The training matrix dose data set was composed of a series of dose matrices that were mainly generated by VMAT, although a number were produced by IMRT. However, the maximum dose-like acnode may affect the quality of the PCA model. These maximum doses can be considered local shape outliers from a statistical viewpoint. A robust PCA (RPCA) method has been developed to handle analogous outlier problems in the field of PCA-based automatic image recognition. 16 The application of the RPCA method could help to overcome the difficulties associated with the acnode dose on an inherently statistical basis.
Volumetric-modulated arc therapy has been shown to be a powerful technique obtaining higher dose conformity to the tumor improving OARs and healthy tissue sparing. 17,18 The low-dose areas produced by VMAT and IMRT were significantly differentially distributed, which improved the degrees of freedom of the dose distribution. The situation may also affect the quality of the PCA model. Thus, dose data sets can be constructed based on dose matrices generated via IMRT and VMAT in the future.

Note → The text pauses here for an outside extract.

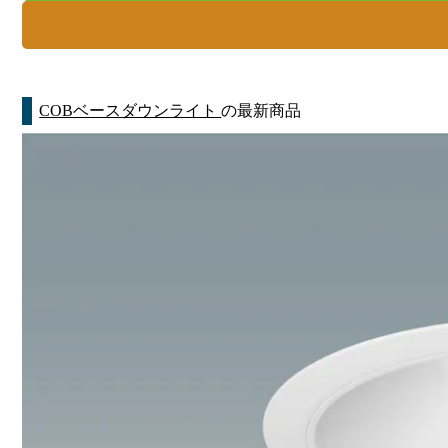
COBベースダウンライト
の最新商品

The limitations in the statistical model could not be ignored. The dose distribution was reconstructed in the study including the high-dose region and low-dose region. The high-dose area including GTV reconstructed was more accurate, while the low-dose area was not accurate enough, which was a limitation in the model effect region. It should be noted that though the statistical model in this article is only for NPC with similar diagnosis or geometry. Such idea can be applied to other disease sites as well. However, a new statistical model needs to be rebuilt based on this specific geometry and diagnosis. It is time consuming to build each individual statistical model.
Conclusions
Performing a PCA of a dose distribution was an efficient method for extracting the essential information of patient-specific dose distribution variations in a quantitative manner from dose data sets that consist of multiplied dose matrices, and the accuracy of this approach was determined. Notably, clinically satisfactory accuracy was observed in the high-dose area. We believe that the inclusion of dose distribution variation is valuable in the prediction of 3-dimensional dose distributions.
Footnotes
Authors’ Note
The authors alone are responsible for the content and writing of the paper. This study was approved by the Institutional Review Board at the Tongji Medical College of Huazhong University of Science and Technology. All methods were carried out in accordance with the relevant guidelines and regulations. Written informed consent was obtained from all participants.
Declaration of Conflicting Interests
The author(s) declared no potential conflicts of interest with respect to the research, authorship, and/or publication of this article.
Funding
The author(s) disclosed receipt of the following financial support for the research, authorship, and/or publication of this article: This study was supported by the Natural Science Foundation of Union Hospital, Tongji Medical College, Huazhong University of Science and Technology (No. 02.03.2017-289).